GIVEN PASSAGE ::

***

Tampa Bay Lightning

Haggerty: B's need to tread lightly with McDonagh pursuit

Haggerty: B's need to tread lightly with McDonagh pursuit

Among the names potentially available ahead of the NHL trade deadline, New York Rangers captain and top defenseman Ryan McDonagh is certainly the most intriguing from a Bruins perspective for any number of reasons.

McDonagh is probably the most intriguing name to at least a dozen teams, including Lightning general manager Steve Yzerman and a Tampa Bay team the Bruins will be battling with neck-and-neck the next few months for the Atlantic Division’s top spot.

Really, what’s not to like in a guy like McDonagh?

He’s still just 28, he’s on a reasonable contract paying him less than $5 million a season for the next two years and he’s a proven, experienced commodity that could immediately become the veteran leader on any defensemen corps he joined down the stretch.

He’s also averaged nine goals and 38 points the past four seasons for the Blueshirts and averaged less than 23 minutes per game in only one of his seven full NHL seasons.

***

GIVEN MATERIAL ::
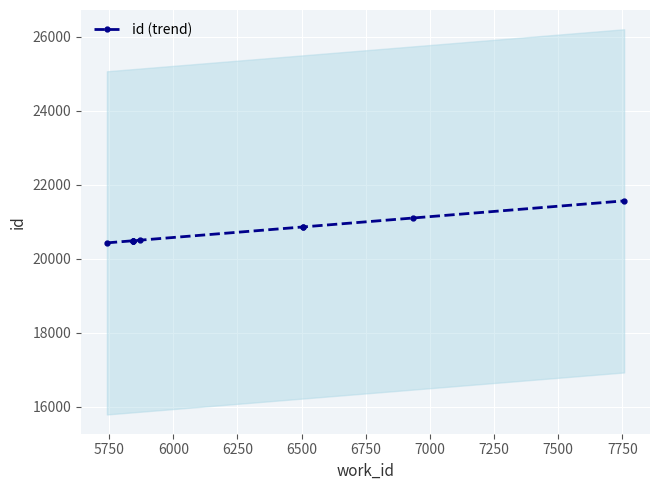

How many values exceed 20506?

5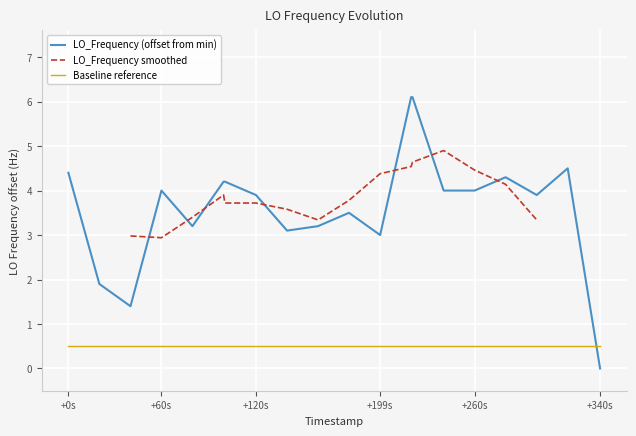

True or false: Baseline reference and LO_Frequency (offset from min) intersect in this chart.

True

***

EXERCISE 1 :: Translate this sentence from the article on the Bruins and Ryan McDonagh into Spanish: "He’s also averaged nine goals and 38 points the past four seasons for the Blueshirts and averaged less than 23 minutes per game in only one of his seven full NHL seasons."
EXERCISE 2 :: Pick up the article on the Bruins and Ryan McDonagh after its final sentence and write the next part.

RESPONSE 1 :: Además, ha promediado nueve goles y 38 puntos en las últimas cuatro temporadas con los Blueshirts, y ha promediado menos de 23 minutos por partido en solo una de sus siete temporadas completas en la NHL.

RESPONSE 2 ::
Certainly, McDonagh wouldn’t have to do that with the Bruins. Zdeno Chara, at 40, is still the captain in Boston, and the 6-foot-9 stopper is expected to remain with the Black and Gold for at least the next season or two. Still, McDonagh would step in and totally fortify a top-four back end that the Bruins could go to Stanley Cup playoffs with and he’d also give the Bruins a long-term answer for what they do when Chara does eventually step away from his Hall of Fame NHL career.

All that being said, the Bruins should steer clear of any last-minute deals for McDonagh unless they can absolutely steal him from the Rangers ahead of the Feb. 26 trade deadline. If Rangers GM Jeff Gorton wants to accept Jakub Zboril, Anders Bjork and a first-round pick for a proven workhorse No. 1 defenseman, then full speed ahead for Don Sweeney to pull the trigger on that steal of the century.

Still, Gorton is a shrewd evaluator of talent and an experienced executive and the Rangers are in need of young NHL talent that’s already proven they can play in the league.

He is going to maximize the return for McDonagh and the whispers are that Mikhail Sergachev, Tampa’s version of Charlie McAvoy, would be in play in a deal with the Lightning.

A commodity such as McDonagh doesn’t go on the trade market very often, so the Bruins that will be mentioned would be Jake DeBrusk, Danton Heinen and Brandon Carlo with Charlie McAvoy already an untouchable for the Black and Gold. That should present a major problem for the Bruins, who've seen more production (a league-leading 39 goals from their first-year players) from their rookies than any other NHL team this season and have constructed a very effective mix of young players and experienced core veterans into one of the NHL’s best teams.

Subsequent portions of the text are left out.